Remove phrases like:
If the prospect ignored your email in the first place, then desperation isn’t going to win you any points with them. Plus, if you truly believe your product is that good, then don’t forget, you’re doing them a favor. Give them the chance to solve a problem or level something up their life.
Read through your emails and remove as many “I” statements as possible.
“Focus on how you can make their life a little bit better.”
It’s crucial to add value in every single engagement, even if it’s as simple as teaching them something or making them laugh. Too many salespeople focus on themselves, their credentials, and selling their product’s features. Instead, you should be benefit-driven and focus on what value you or your product can bring to the prospective client.
I still use the phone, but I’m not a fan of text messages and instant messaging of any kind. That being said, when enough clients kept asking me to text or WhatsApp them, I decided I had to change my ways.
“If they tell you how best to communicate with them, then that’s the first step in them telling you how to sell to them.”
Email is still the go-to form of communication, but it doesn’t have to be the final form.

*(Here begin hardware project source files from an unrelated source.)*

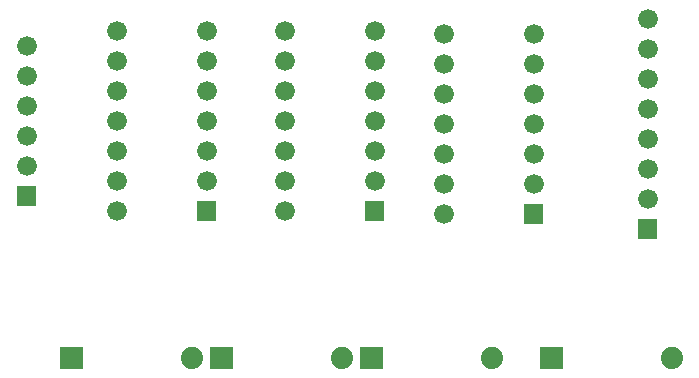
<source format=gbr>
G04 start of page 12 for group -4062 idx -4062 *
G04 Title: (unknown), soldermask *
G04 Creator: pcb 4.2.2 *
G04 CreationDate: Sat Jan  4 21:18:30 2025 UTC *
G04 For: electronics *
G04 Format: Gerber/RS-274X *
G04 PCB-Dimensions (mil): 2500.00 1500.00 *
G04 PCB-Coordinate-Origin: lower left *
%MOIN*%
%FSLAX25Y25*%
%LNBOTTOMMASK*%
%ADD71C,0.0660*%
%ADD70C,0.0001*%
%ADD69C,0.0740*%
G54D69*X230000Y20000D03*
G54D70*G36*
X218700Y66300D02*Y59700D01*
X225300D01*
Y66300D01*
X218700D01*
G37*
G54D71*X222000Y73000D03*
Y83000D03*
Y93000D03*
Y103000D03*
Y113000D03*
Y123000D03*
Y133000D03*
G54D70*G36*
X126300Y23700D02*Y16300D01*
X133700D01*
Y23700D01*
X126300D01*
G37*
G54D69*X170000Y20000D03*
X120000D03*
G54D70*G36*
X186300Y23700D02*Y16300D01*
X193700D01*
Y23700D01*
X186300D01*
G37*
G36*
X180700Y71300D02*Y64700D01*
X187300D01*
Y71300D01*
X180700D01*
G37*
G54D71*X184000Y78000D03*
Y88000D03*
Y98000D03*
Y108000D03*
Y118000D03*
Y128000D03*
X154000D03*
X101000Y129000D03*
X154000Y118000D03*
X101000Y119000D03*
Y109000D03*
Y99000D03*
Y89000D03*
X154000Y108000D03*
Y98000D03*
Y88000D03*
Y78000D03*
Y68000D03*
G54D70*G36*
X127700Y72300D02*Y65700D01*
X134300D01*
Y72300D01*
X127700D01*
G37*
G54D71*X101000Y69000D03*
X131000Y79000D03*
X101000D03*
X131000Y89000D03*
Y99000D03*
Y109000D03*
Y119000D03*
Y129000D03*
G54D70*G36*
X26300Y23700D02*Y16300D01*
X33700D01*
Y23700D01*
X26300D01*
G37*
G36*
X76300D02*Y16300D01*
X83700D01*
Y23700D01*
X76300D01*
G37*
G54D69*X70000Y20000D03*
G54D70*G36*
X71700Y72300D02*Y65700D01*
X78300D01*
Y72300D01*
X71700D01*
G37*
G54D71*X75000Y79000D03*
Y89000D03*
Y99000D03*
Y109000D03*
Y119000D03*
Y129000D03*
G54D70*G36*
X11700Y77300D02*Y70700D01*
X18300D01*
Y77300D01*
X11700D01*
G37*
G54D71*X15000Y84000D03*
Y94000D03*
Y104000D03*
Y114000D03*
Y124000D03*
X45000Y129000D03*
Y119000D03*
Y109000D03*
Y99000D03*
Y89000D03*
Y79000D03*
Y69000D03*
M02*

</source>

Phone calls, texting, and social messaging apps are incredibly viable channels and often undervalued these days, which makes them ripe for standing out.
As a cold email expert, I’m always fascinated by masterful attempts to sell me or get my attention.
“I collect the best cold emails like kids collect baseball cards.”
The best automated follow-up email that I ever received said, “Hey Nate, I’m so sorry. I forgot to give my cell phone number in that last email” – which worked because it held back a little value that the sender could highlight on the follow-up. It also had the added bonus of showing that the sender is human and makes easily-forgivable mistakes.
Instead of sending another desperate follow-up attempt like, “Hey, did you get my last email?” try thinking outside the box and providing even more value. The other best follow-up email I received was someone on the second attempt offering to introduce me to someone in my industry:
“Do you know so-and-so? I’d be willing to do a warm intro.”
Helping people achieve their goals by introducing them to key players can be a game – changing approach to getting engagement with follow-up emails.